SUPPLIED RECORDS:
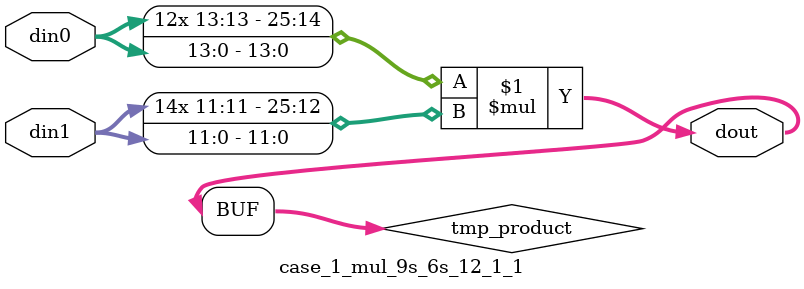
<source format=v>

`timescale 1 ns / 1 ps

 module case_1_mul_9s_6s_12_1_1(din0, din1, dout);
parameter ID = 1;
parameter NUM_STAGE = 0;
parameter din0_WIDTH = 14;
parameter din1_WIDTH = 12;
parameter dout_WIDTH = 26;

input [din0_WIDTH - 1 : 0] din0; 
input [din1_WIDTH - 1 : 0] din1; 
output [dout_WIDTH - 1 : 0] dout;

wire signed [dout_WIDTH - 1 : 0] tmp_product;



























assign tmp_product = $signed(din0) * $signed(din1);








assign dout = tmp_product;





















endmodule

</source>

WHAT YOU NEED TO DO: In your answer, repeat the material above in full, exactly, and without its pictures.

REPLY TO THE TASK:
<source format=v>

`timescale 1 ns / 1 ps

 module case_1_mul_9s_6s_12_1_1(din0, din1, dout);
parameter ID = 1;
parameter NUM_STAGE = 0;
parameter din0_WIDTH = 14;
parameter din1_WIDTH = 12;
parameter dout_WIDTH = 26;

input [din0_WIDTH - 1 : 0] din0; 
input [din1_WIDTH - 1 : 0] din1; 
output [dout_WIDTH - 1 : 0] dout;

wire signed [dout_WIDTH - 1 : 0] tmp_product;



























assign tmp_product = $signed(din0) * $signed(din1);








assign dout = tmp_product;





















endmodule

</source>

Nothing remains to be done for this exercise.